The plaintiffs, Opanyin Kofi Amoonoo and four others, had prayed the court to set aside the registration of the chief’s name in the national register as Omanhen of Cape Coast on grounds of fraud.
In his ruling, the Central Regional Supervising High Court Judge and an Appeals Court Judge, Justice G. S. Suurbareh, ruled in favour of the plaintiffs and stated that the registration was fraudulently entered into the register of the National House of Chiefs.
Members of the Royal Family of Eberadze of Cape Coast filed a petition in 1998 at the Central Regional House of Chiefs against the nomination, election and enstoolment of Osabarima Kwesi Atta II as the Paramount Chief of Oguaa Traditional Area.
In the relief that they were seeking, they explained that a Chieftaincy Declaration Form sent to the Regional House of Chiefs and subsequently through the National House of Chiefs for registration as Omanhen had inaccuracy in answers to some of the questions asked on the form.
The plaintiffs had earlier told the court that in a section of the Chieftaincy Declaration Form which asked whether there was a petition pending against the installation, the answer provided was ‘no’, when indeed a case challenging the enstoolment of Osabarima Kwesi Atta II was pending at the Central Regional House of Chiefs.
Additionally, in an answer to the question whether the Omanhen was in possession of the black stool, the answer given was ‘yes’, when a letter had been written to the plaintiffs’ head of family demanding the black stool.

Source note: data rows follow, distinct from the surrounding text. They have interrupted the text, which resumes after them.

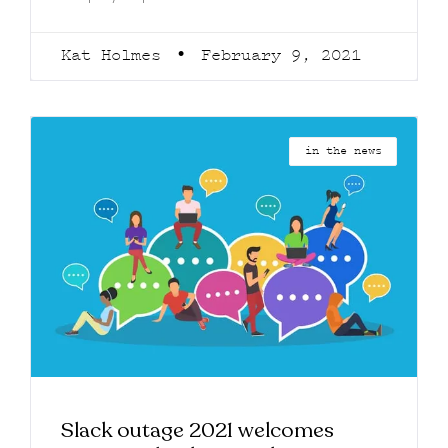
Kat Holmes
February 9, 2021
in the news
Slack outage 2021 welcomes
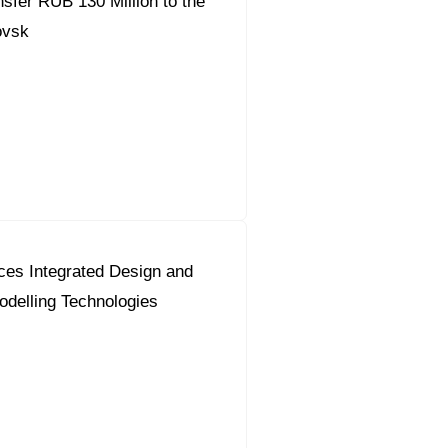
fer RUB 130 Million to the
ovsk
ces Integrated Design and
odelling Technologies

Based on the answers given, the plaintiffs went to court to challenge the registration of Osabarima Kwesi Atta II as Omanhen of Oguaa Traditional Area.
The substantive matter on the eligibility, nomination and enstoolment was currently pending at the Judicial Committee of Central Regional House Chiefs.
If the order is carried out, there would be no Omanhen of Oguaa Traditional Area in the records of the National House of Chiefs.
Just after the ruling by the court, supporters of the plaintiffs started jubilation with some of them wearing white armbands and white shirts as they paraded the through town.